While the most common symptom of IFN-α-induced sarcoidosis was skin lesion (Table 1), there have been few cases with uveitis in the reported literature [5‐7]; three of four cases, including our case, involved Japanese patients. Uveitis appears more common among Japanese patients with IFN-induced sarcoidosis owing to the greater frequency of eye involvement in sarcoidosis among Japanese patients [35] than non-Japanese patients [37]. Uveitis developed as an initial symptom in the present case, while skin lesions with uveitis appeared together in the case reported by Nigam et al. [5]. In other Japanese cases [6, 7], skin lesions developed before uveitis.
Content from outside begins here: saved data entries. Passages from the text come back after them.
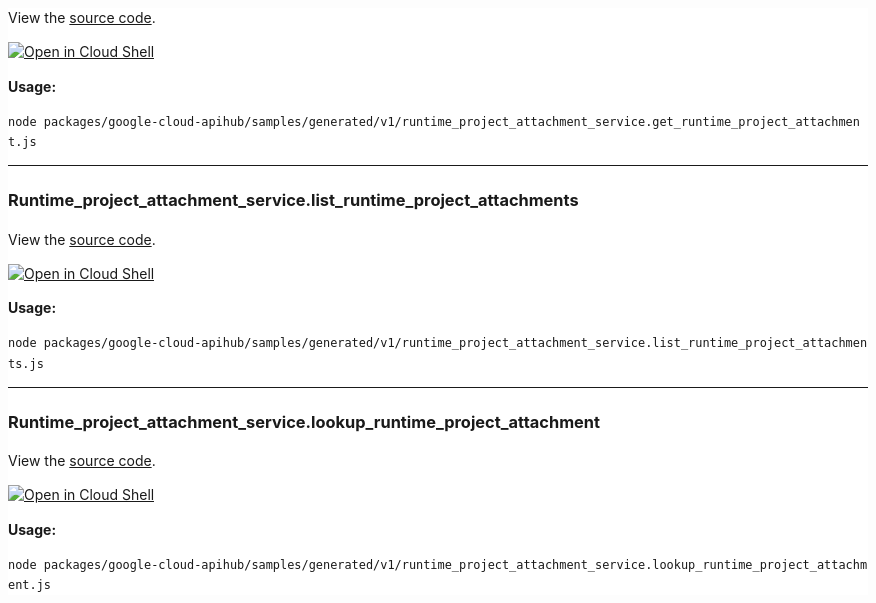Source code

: View the [source code](https://github.com/googleapis/google-cloud-node/blob/main/packages/google-cloud-apihub/samples/generated/v1/runtime_project_attachment_service.get_runtime_project_attachment.js).

[![Open in Cloud Shell][shell_img]](https://console.cloud.google.com/cloudshell/open?git_repo=https://github.com/googleapis/google-cloud-node&page=editor&open_in_editor=packages/google-cloud-apihub/samples/generated/v1/runtime_project_attachment_service.get_runtime_project_attachment.js,samples/README.md)

__Usage:__


`node packages/google-cloud-apihub/samples/generated/v1/runtime_project_attachment_service.get_runtime_project_attachment.js`


-----




### Runtime_project_attachment_service.list_runtime_project_attachments

View the [source code](https://github.com/googleapis/google-cloud-node/blob/main/packages/google-cloud-apihub/samples/generated/v1/runtime_project_attachment_service.list_runtime_project_attachments.js).

[![Open in Cloud Shell][shell_img]](https://console.cloud.google.com/cloudshell/open?git_repo=https://github.com/googleapis/google-cloud-node&page=editor&open_in_editor=packages/google-cloud-apihub/samples/generated/v1/runtime_project_attachment_service.list_runtime_project_attachments.js,samples/README.md)

__Usage:__


`node packages/google-cloud-apihub/samples/generated/v1/runtime_project_attachment_service.list_runtime_project_attachments.js`


-----




### Runtime_project_attachment_service.lookup_runtime_project_attachment

View the [source code](https://github.com/googleapis/google-cloud-node/blob/main/packages/google-cloud-apihub/samples/generated/v1/runtime_project_attachment_service.lookup_runtime_project_attachment.js).

[![Open in Cloud Shell][shell_img]](https://console.cloud.google.com/cloudshell/open?git_repo=https://github.com/googleapis/google-cloud-node&page=editor&open_in_editor=packages/google-cloud-apihub/samples/generated/v1/runtime_project_attachment_service.lookup_runtime_project_attachment.js,samples/README.md)

__Usage:__


`node packages/google-cloud-apihub/samples/generated/v1/runtime_project_attachment_service.lookup_runtime_project_attachment.js`


[//]: # "This README.md file is auto-generated, all changes to this file will be lost."
[//]: # "To regenerate it, use `python -m synthtool`."
[shell_img]: https://gstatic.com/cloudssh/images/open-btn.png
[shell_link]: https://console.cloud.google.com/cloudshell/open?git_repo=https://github.com/googleapis/google-cloud-node&page=editor&open_in_editor=samples/README.md
[product-docs]: https://cloud.google.com/apigee/docs/apihub/what-is-api-hub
Few reports have outlined the treatment of IFN-induced sarcoid uveitis. One reported case of IFN-α-induced sarcoid uveitis with papillitis and macular edema showed improvement following sub-Tenon’s injection of methylprednisolone [5]. Doycheva et al. [38] reported treatment for a mild case of IFN-α-induced sarcoid panuveitis in which, despite the absence of histological examination, the dosage of IFN-α was gradually reduced and discontinued and replaced with steroid eye drops. In contrast, in cases with systemic symptoms, IFN-α was discontinued and oral steroids were needed [38]. In our case, the patient’s condition improved following local steroid treatment alone, including steroid eye drops and sub-Tenon’s triamcinolone acetonide injection, although the lung lesion persisted.

Our literature review has some limitations. First, we only verified articles that could be searched and read; thus, the actual number of articles may be greater. Second, we only included cases of histopathologically confirmed IFN-induced sarcoidosis and did not consider clinically diagnosed cases. Thus, the number of cases might have been underestimated.

When using IFN treatment, it is necessary to monitor the onset of symptoms of sarcoidosis and systemic side effects of IFNs. If uveitis develops during or after IFN treatment, it may be the initial symptom of IFN-induced sarcoidosis. Ophthalmologists should suspect the development of sarcoidosis and conduct systemic investigations to diagnose sarcoidosis.